BEGIN
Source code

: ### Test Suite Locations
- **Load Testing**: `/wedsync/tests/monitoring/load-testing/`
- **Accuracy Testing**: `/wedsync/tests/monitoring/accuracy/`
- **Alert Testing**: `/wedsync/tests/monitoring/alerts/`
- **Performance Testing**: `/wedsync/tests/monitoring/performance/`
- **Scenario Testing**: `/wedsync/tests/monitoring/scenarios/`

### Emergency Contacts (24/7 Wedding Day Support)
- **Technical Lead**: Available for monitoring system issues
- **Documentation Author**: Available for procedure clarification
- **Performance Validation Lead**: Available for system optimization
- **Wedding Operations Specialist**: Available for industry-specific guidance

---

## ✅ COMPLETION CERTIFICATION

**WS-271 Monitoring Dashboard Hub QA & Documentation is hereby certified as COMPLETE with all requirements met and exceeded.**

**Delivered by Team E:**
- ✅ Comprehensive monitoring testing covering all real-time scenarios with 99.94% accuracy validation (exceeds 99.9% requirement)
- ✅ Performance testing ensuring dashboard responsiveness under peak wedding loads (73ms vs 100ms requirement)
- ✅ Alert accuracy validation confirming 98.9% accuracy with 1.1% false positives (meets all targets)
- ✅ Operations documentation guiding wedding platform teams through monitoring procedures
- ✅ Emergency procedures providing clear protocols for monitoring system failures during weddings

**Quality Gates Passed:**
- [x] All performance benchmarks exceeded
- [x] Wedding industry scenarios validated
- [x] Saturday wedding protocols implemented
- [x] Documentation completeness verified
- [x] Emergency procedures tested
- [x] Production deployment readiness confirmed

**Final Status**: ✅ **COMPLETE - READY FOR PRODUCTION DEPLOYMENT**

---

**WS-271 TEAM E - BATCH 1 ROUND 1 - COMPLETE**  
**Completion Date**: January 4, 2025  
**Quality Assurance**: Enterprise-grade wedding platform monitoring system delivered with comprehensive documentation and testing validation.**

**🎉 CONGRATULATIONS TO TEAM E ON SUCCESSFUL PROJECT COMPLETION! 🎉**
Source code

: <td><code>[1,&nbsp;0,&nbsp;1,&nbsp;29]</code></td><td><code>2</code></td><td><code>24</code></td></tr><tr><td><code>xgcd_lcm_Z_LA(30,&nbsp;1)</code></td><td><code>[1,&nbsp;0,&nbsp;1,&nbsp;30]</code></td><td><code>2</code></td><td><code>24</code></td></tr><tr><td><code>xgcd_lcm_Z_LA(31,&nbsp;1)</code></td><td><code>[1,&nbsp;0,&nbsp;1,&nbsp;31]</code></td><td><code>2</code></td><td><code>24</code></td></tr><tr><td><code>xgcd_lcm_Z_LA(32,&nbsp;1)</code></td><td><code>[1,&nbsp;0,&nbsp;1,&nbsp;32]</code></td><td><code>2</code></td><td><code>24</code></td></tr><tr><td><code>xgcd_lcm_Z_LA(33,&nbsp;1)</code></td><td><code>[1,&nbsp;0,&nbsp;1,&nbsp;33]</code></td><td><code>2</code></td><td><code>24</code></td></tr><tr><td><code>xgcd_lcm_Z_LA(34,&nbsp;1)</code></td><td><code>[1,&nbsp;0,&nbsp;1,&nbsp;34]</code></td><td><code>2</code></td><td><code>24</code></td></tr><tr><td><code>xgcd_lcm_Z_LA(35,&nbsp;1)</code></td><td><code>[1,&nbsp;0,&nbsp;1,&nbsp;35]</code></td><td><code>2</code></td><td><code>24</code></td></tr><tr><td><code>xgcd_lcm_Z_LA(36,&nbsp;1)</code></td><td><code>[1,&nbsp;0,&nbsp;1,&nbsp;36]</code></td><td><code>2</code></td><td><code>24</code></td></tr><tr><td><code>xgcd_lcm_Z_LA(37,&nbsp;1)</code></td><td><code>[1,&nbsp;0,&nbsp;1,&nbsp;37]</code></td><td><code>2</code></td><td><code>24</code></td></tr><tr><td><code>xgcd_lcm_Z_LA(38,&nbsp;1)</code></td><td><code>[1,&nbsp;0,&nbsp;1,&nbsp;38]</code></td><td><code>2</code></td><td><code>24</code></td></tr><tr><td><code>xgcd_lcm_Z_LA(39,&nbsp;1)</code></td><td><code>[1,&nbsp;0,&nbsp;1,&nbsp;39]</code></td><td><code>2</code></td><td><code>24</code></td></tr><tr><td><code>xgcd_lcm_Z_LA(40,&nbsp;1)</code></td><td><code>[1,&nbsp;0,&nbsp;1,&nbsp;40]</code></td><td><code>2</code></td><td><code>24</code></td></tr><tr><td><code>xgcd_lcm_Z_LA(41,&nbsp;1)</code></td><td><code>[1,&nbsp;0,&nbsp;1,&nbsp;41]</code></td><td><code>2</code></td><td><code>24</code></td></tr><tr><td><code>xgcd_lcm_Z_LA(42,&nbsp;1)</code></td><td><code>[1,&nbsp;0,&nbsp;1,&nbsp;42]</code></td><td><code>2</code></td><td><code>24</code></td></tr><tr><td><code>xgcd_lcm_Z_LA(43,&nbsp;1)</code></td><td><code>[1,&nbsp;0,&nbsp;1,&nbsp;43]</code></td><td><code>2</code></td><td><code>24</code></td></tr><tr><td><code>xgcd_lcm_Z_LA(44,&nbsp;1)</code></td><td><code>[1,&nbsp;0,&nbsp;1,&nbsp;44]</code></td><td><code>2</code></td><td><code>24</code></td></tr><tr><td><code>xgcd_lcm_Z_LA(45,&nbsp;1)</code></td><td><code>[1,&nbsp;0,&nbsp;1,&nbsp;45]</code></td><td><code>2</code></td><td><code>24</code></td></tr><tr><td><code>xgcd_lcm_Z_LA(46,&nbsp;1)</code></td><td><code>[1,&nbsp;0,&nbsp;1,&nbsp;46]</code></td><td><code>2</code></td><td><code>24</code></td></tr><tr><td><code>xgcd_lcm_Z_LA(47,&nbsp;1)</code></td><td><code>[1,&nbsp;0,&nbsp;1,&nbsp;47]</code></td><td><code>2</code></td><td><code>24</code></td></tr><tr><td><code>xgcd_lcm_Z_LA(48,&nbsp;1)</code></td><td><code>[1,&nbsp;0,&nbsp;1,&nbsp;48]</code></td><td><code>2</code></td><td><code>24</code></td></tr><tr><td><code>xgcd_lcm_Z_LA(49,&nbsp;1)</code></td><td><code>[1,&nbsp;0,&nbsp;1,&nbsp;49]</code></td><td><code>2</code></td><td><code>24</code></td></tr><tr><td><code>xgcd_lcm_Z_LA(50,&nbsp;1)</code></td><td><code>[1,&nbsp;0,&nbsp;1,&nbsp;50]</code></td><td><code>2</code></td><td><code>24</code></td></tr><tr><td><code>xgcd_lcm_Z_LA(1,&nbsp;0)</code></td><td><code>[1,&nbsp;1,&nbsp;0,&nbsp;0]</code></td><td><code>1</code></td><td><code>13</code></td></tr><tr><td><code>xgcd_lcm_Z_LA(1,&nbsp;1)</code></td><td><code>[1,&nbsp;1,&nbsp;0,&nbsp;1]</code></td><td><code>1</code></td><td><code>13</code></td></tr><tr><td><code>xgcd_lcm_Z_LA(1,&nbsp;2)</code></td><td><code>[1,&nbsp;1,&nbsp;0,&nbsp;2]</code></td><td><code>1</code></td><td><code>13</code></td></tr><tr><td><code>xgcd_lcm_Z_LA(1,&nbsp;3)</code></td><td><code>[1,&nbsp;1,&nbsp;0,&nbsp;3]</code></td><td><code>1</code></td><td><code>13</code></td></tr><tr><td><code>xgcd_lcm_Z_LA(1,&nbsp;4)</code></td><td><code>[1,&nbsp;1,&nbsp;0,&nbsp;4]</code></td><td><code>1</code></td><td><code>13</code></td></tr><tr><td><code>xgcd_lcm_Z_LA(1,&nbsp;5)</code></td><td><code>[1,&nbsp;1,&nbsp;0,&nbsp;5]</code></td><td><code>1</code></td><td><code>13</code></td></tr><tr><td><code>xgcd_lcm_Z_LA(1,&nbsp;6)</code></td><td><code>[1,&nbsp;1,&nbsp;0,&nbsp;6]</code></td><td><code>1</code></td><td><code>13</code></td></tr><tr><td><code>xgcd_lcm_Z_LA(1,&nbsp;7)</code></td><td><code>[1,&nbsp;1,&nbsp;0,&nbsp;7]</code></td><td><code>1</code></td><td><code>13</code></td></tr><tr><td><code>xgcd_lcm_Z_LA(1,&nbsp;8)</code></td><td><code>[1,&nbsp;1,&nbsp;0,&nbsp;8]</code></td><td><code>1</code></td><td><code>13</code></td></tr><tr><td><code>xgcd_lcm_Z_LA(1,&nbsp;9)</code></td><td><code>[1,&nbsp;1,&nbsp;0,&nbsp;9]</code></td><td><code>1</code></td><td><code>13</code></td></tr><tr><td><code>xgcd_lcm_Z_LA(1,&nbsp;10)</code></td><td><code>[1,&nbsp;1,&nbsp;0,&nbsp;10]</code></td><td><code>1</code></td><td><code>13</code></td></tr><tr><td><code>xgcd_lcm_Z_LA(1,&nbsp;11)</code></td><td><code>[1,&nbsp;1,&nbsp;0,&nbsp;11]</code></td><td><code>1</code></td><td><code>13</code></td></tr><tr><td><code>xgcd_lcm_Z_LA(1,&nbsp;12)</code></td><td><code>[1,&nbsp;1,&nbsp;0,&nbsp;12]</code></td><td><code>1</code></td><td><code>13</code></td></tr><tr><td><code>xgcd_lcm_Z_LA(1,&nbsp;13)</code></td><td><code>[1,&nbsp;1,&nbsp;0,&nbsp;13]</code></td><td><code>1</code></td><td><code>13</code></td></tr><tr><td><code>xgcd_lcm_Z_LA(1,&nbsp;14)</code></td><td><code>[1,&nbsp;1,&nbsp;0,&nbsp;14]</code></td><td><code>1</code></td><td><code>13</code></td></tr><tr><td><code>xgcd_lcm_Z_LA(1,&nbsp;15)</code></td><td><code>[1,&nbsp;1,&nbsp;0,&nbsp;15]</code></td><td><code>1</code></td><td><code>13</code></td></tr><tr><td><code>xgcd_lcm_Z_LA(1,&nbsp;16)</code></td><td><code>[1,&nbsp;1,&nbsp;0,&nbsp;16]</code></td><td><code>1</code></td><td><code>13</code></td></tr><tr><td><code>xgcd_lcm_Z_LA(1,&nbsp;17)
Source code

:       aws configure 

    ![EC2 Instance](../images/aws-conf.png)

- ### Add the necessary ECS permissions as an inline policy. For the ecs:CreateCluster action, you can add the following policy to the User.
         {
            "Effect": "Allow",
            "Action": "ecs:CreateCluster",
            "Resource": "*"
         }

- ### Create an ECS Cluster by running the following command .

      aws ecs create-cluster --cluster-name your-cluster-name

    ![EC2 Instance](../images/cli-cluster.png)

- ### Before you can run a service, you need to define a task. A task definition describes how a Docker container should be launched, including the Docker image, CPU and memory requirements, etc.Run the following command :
END
* **PROBLEM DETAILS**:
Quote the stretch of the items from the line containing "### Emergency Contacts" through the line containing "met and exceeded.**", both included, reproducing each line exactly.

* **TASK RESPONSE**:
### Emergency Contacts (24/7 Wedding Day Support)
- **Technical Lead**: Available for monitoring system issues
- **Documentation Author**: Available for procedure clarification
- **Performance Validation Lead**: Available for system optimization
- **Wedding Operations Specialist**: Available for industry-specific guidance

---

## ✅ COMPLETION CERTIFICATION

**WS-271 Monitoring Dashboard Hub QA & Documentation is hereby certified as COMPLETE with all requirements met and exceeded.**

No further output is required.